Jüdische Fürther sorgen sich um ihre Sicherheit

18.2.2015, 11:10 Uhr
Jüdische Fürther sorgen sich um ihre Sicherheit

© Mark Johnston

Die Sorge vor antisemitischen Übergriffen wächst, seit geraumer Zeit schon, sagt David Geballe. Zurzeit wird er fast täglich daran erinnert: „„Es vergeht kaum ein Tag, an dem nicht ein Gemeindemitglied anruft und fragt, ob er hier noch sicher ist“, berichtet der Rabbiner der israelitischen Kultusgemeinde auf FN-Nachfrage. Vor allem ältere Leute hätten Angst, „dass etwas passiert“.

Das merke man zum Beispiel auch, wenn Gottesdienste in der Synagoge enden. „Viele Leute hatten kein Problem damit, am Schabbat mit der Kippa nach Hause zu gehen“, erzählt Geballe. „Das tun sie jetzt nicht mehr.“ Er selbst rät in diesen Tagen zur Mütze - auch wenn es, wie er betont, in Fürth noch keine wirklichen Probleme gegeben habe. „Wir sind lieber vorsichtig. Es braucht ja nur einen einzigen Menschen.“ Das habe man in Paris und Kopenhagen gesehen.

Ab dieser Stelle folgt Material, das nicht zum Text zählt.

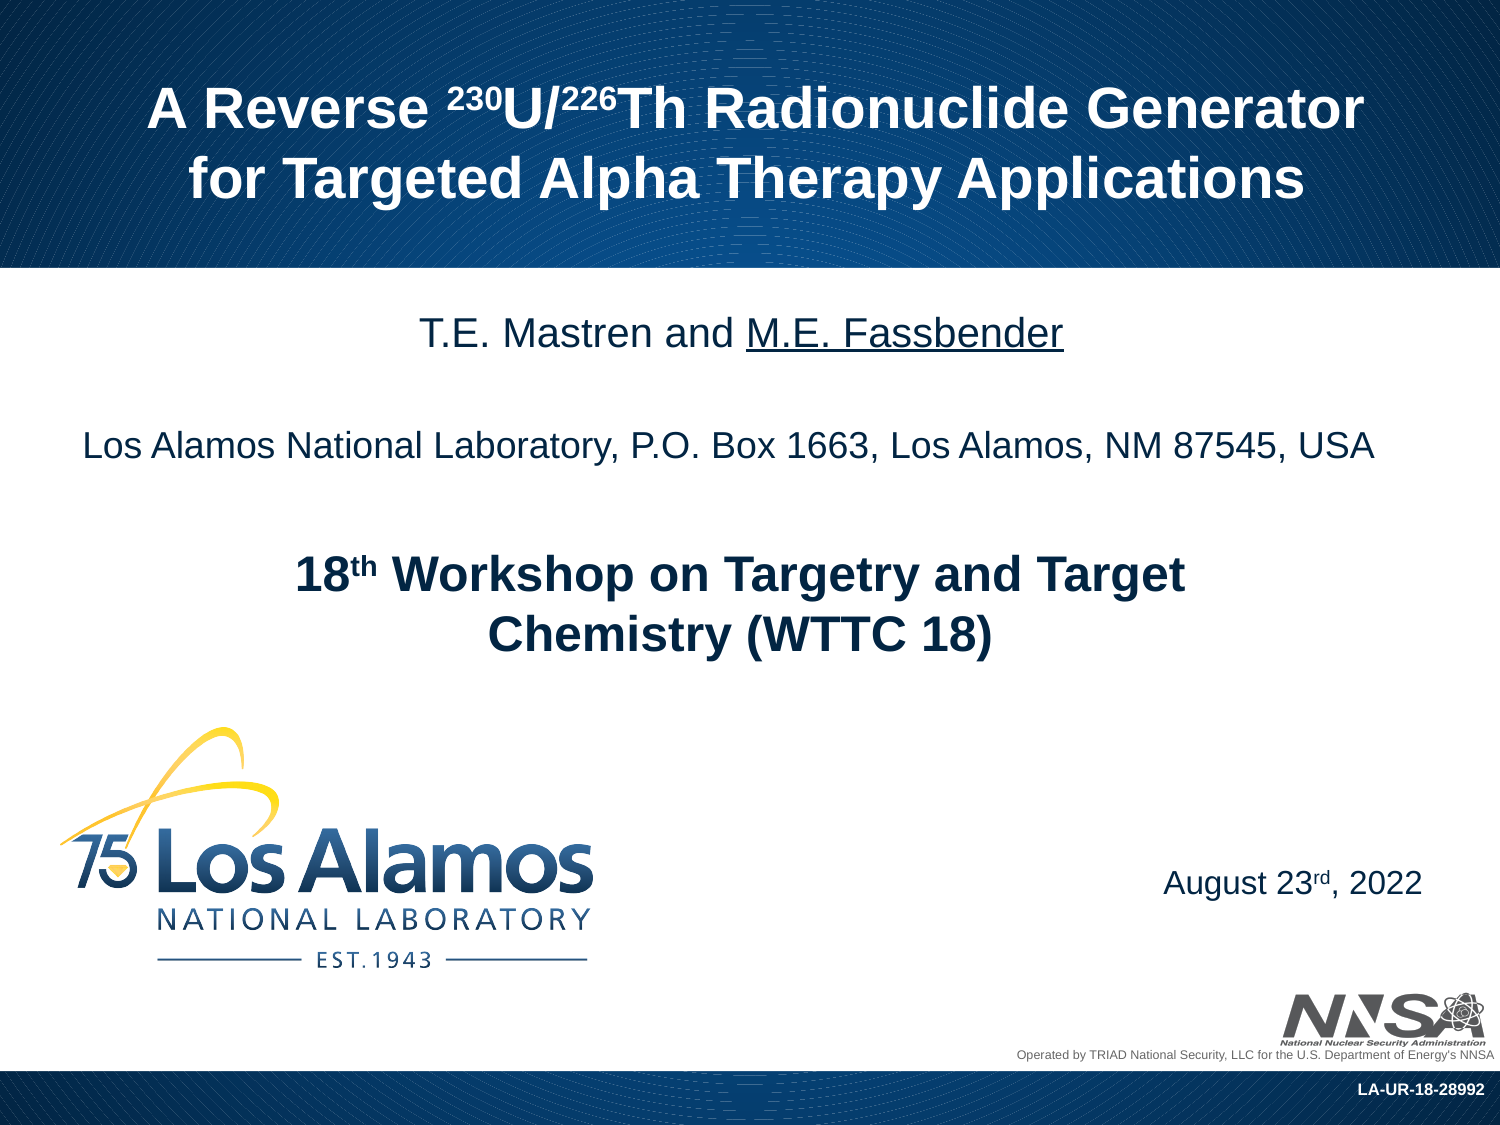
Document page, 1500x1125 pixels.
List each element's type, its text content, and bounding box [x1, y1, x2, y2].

text_box Los Alamos National Laboratory, P.O. Box 1663, Los Alamos, NM 87545, USA [39, 413, 1418, 473]
list LA-UR-18-28992 [1180, 1071, 1500, 1123]
list August 23rd, 2022 [856, 853, 1438, 978]
picture [60, 727, 593, 968]
text_box T.E. Mastren and M.E. Fassbender [0, 297, 1483, 363]
title A Reverse 230U/226Th Radionuclide Generator for Targeted Alpha Therapy Applications [109, 33, 1404, 218]
list 18th Workshop on Targetry and Target Chemistry (WTTC 18) [268, 547, 1213, 708]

Bereits im Sommer keimten in der Gemeinde Ängste auf, als sich während des Gaza-Kriegs in Europa antisemitische Übergriffe häuften. Als im Juli mehrere Hundert Demonstranten den Nürnberger Hauptbahnhof stürmten, um gegen vermeintlich jüdische Fastfood-Filialen zu protestieren, erschrak Geballe: „Nürnberg, das ist keine Entfernung. Die U-Bahn braucht zehn Minuten hierher.“

Im Herbst kehrte etwas Ruhe ein, doch dann kam der Winter: Bewaffnete Männer überfielen im Dezember in einem Pariser Vorort ein jüdisches Paar, die Frau wurde vergewaltigt. Im Januar erschütterten die Anschläge auf die Charlie-Hebdo-Redaktion und einen koscheren Supermarkt in Paris die Welt. Im Februar folgten die Schüsse in Kopenhagen. Und das sind nur die aufsehenerregendsten Attacken. 851 antisemitische Übergriffe registrierte der Dachverband der jüdischen Institutionen in Frankreich. Im Moment kursiert ein Video im Internet, das einen Reporter zeigt, wie er mit Kippa und versteckter Kamera durch Paris läuft – und beleidigt wird.

„In der Form gibt es das hier nicht“, sagt Geballe. Die Probleme seien in Frankreich viel größer; er führt das auch auf die hohe Zahl an Einwanderern muslimischen Glaubens zurück. In jüngster Zeit steckten hinter antisemitischen Übergriffen „leider meist Leute mit religiösem Hintergrund in islamisch dominierten Ländern“.

Lieber nicht erkennbar

Dafür, dass in Fürth Anfeindungen zugenommen haben, hat der Rabbiner keine Hinweise. Aber auch er macht sich mehr Gedanken als früher: In manche Gegenden Nürnbergs, sagt er, „würde ich nicht als jüdisch erkennbar gehen“. Mehr Schutz für jüdische Einrichtungen hat der Zentralrat der Juden am Montag gefordert. In Fürth rief der Vorsitzende der israelitischen Kultusgemeinde bereits im Januar, nach den Terroranschlägen von Paris, nach Polizeischutz für die Synagoge während gut besuchter Gottesdienste. Ein Rund-um-die-Uhr-Schutz würde die Mitglieder beruhigen, so Geballe, doch er räumt auch ein: Angemessen wäre das der aktuellen Situation nicht. In Fürth sei der Kontakt zur Polizei sehr gut, lobt er. Im Sommer hätten die Beamten oft das Gespräch gesucht, um das Gefährdungspotenzial einzuschätzen. Nach den Anschlägen von Paris wurde der Schutz für jüdische Einrichtungen verstärkt. Unter anderem fahren Streifen häufiger vorbei. Der Schutz werde jeweils der Situation angepasst, sagt ein Polizeisprecher.

Wie geht es Geballe, wenn Israels Regierungschef Benjamin Netanjahu – nicht zum ersten Mal – europäische Juden zur Auswanderung aufruft? Er könne ihn „auf der einen Seite verstehen“. Dennoch ist sich Geballe sicher: „Wir sind zum Glück noch weit davon entfernt, dass man darüber nachdenken muss.“ Er sieht es so wie Dänemarks Oberrabbiner Jair Melchior: Wer nach Israel zieht, sollte das „aus Liebe zum Land“ tun – nicht aus Angst vor Terrorismus.